## 任务要求
下面这篇关于可视化的笔记，最后一句之后会怎样接着写？请把它续写下去。

## 阅读文本
-=-=-

可视化

更新: 2021-01-10 14:00:32

1 可视化定义，与图形学、数据挖挖掘的关系

课件：vis-intro-2020-0911

关于定义：

Tamara Munzner 2011: "Computer-based visualization systems provide visusal representations of datasets intended to help people carry out some task more effectively."

大致翻译：提供数据的呈现，帮助人类更有效率的产出。

不同领域的一些输入输出的比较：

input	output	Research Area
Image	Image	Image Processing
Image	3D Model	Computer Vision
3D Model	Image	Computer Graphics
Data	Image	Visualization

关于异同，一些未整理的理解：

数据可视化的目的，是要对数据进行可视化处理，以使得能够明确地、有效地传递信息。

-=-=-

## 待查材料
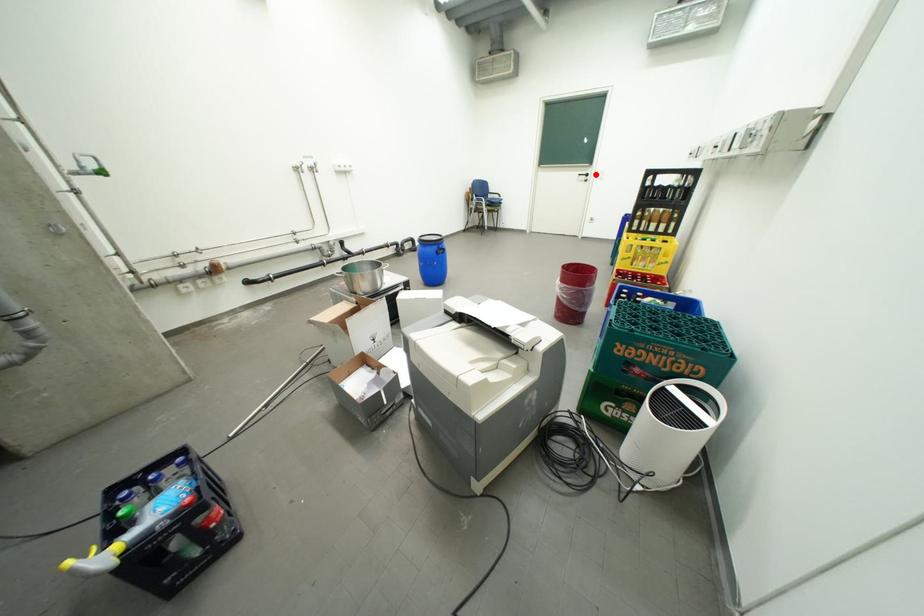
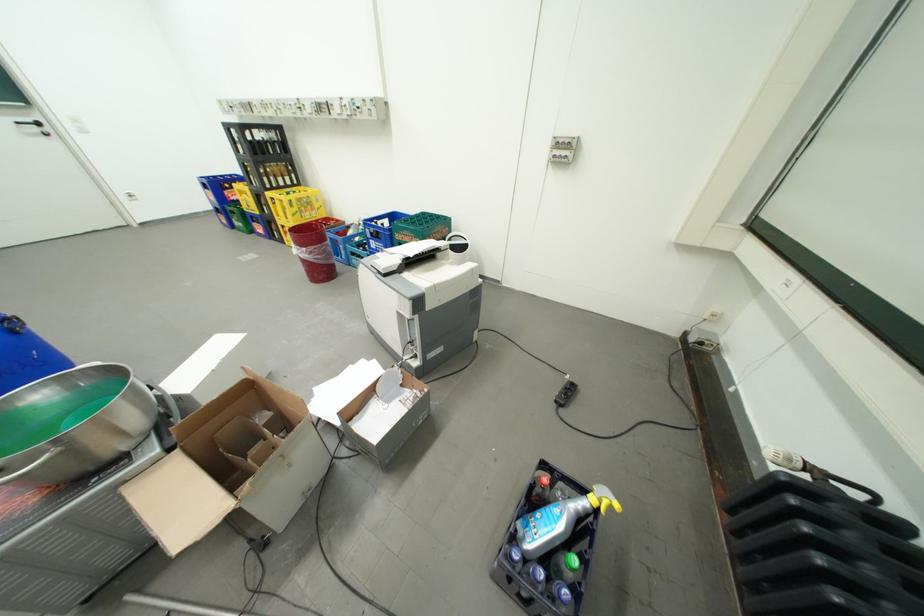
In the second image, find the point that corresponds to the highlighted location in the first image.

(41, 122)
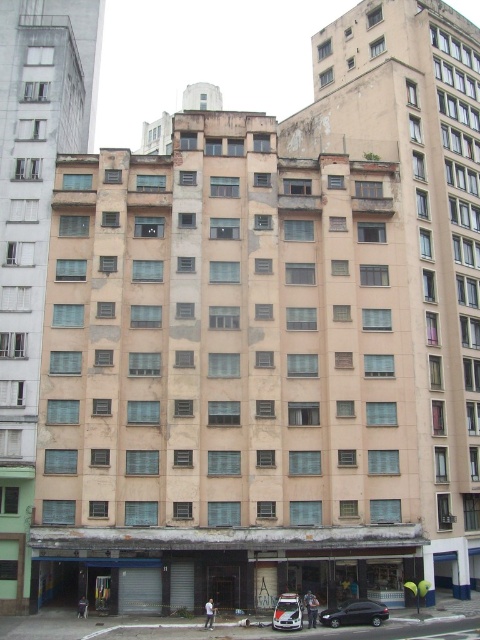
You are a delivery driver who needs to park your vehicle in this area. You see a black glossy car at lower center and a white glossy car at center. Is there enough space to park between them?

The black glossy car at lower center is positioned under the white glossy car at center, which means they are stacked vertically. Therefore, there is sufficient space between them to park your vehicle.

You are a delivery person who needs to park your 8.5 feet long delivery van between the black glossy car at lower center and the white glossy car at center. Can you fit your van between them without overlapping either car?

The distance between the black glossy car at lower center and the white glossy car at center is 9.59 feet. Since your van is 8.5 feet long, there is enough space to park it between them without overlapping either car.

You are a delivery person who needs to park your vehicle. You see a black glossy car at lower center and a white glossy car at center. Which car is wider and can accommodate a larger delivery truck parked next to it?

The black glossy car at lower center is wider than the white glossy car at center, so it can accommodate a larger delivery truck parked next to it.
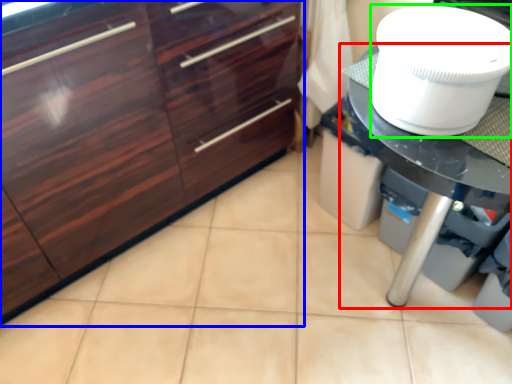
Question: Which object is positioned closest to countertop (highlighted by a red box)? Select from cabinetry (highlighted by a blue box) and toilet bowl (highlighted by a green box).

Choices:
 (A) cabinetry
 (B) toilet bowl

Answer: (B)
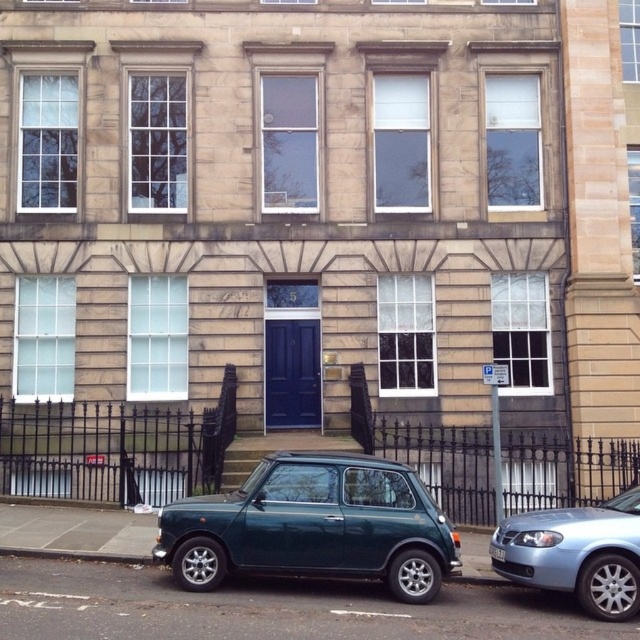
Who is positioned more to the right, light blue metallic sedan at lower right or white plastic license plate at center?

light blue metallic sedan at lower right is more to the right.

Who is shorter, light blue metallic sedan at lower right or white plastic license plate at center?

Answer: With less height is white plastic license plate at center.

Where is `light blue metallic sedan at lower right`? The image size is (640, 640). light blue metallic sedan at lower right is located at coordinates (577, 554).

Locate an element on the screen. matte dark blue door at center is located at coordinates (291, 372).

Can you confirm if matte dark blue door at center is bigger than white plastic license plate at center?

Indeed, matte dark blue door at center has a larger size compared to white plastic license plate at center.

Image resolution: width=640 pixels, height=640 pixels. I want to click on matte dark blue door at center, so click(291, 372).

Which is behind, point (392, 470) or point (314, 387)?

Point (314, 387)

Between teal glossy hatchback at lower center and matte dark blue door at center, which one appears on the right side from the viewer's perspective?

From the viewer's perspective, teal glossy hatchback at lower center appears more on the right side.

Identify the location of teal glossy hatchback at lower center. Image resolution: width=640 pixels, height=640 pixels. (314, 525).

-=-=-

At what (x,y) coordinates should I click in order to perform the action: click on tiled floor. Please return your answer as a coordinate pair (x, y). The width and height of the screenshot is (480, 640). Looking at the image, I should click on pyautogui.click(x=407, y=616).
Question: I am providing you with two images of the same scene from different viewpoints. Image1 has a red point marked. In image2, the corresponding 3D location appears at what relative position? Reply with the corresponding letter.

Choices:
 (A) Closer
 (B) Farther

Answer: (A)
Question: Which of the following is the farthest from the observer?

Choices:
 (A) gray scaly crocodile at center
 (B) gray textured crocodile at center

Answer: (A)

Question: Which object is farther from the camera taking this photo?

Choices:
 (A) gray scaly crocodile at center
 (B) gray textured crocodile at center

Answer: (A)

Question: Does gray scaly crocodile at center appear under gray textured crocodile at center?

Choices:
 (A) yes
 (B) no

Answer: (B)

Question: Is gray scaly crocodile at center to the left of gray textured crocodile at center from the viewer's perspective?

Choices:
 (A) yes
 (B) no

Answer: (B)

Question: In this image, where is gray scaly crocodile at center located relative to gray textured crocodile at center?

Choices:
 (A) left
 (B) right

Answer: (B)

-=-=-

## 任务输出
数据可视分析和数据挖掘的目标都是从数据中获取信息与知识，但是手段不同。
数据可视分析是将数据呈现给用户以易于感知的图形符号，让用户交互地理解数据。数据挖掘是通过计算机自动或者半自动地获取数据隐藏的知识，并将获取的知识直接给予用户。
也就是说，数据可视化可以看到交互界面，更适合于探索性地分析数据。而数据挖掘面对的是一堆活生生但黑不溜秋的数据，需要像挖矿一样从中发现金子。
数据挖掘指从一堆数据中挖掘有价值的信息，数据可视化是把数据通过图形画的方式展现出来，让用户更加直观的感受到数据的分布和一些其他信息。所以数据可视化可以用作数据挖掘分析结果的展现方式。

其他拓展类型的可视化：

Scientific Visualization 科学可视化：Scientific visualization focuses on the use of computer graphics to create visual images which aid in understanding of complex, often massive numerical representation of scientific concepts or results. 通常是科学概念和大量数据。
Information visualization: is the communication of abstract data through the use of interactive visual interfaces. 更像是整个信息的输出，比如拿破仑当年路线的那个经典图。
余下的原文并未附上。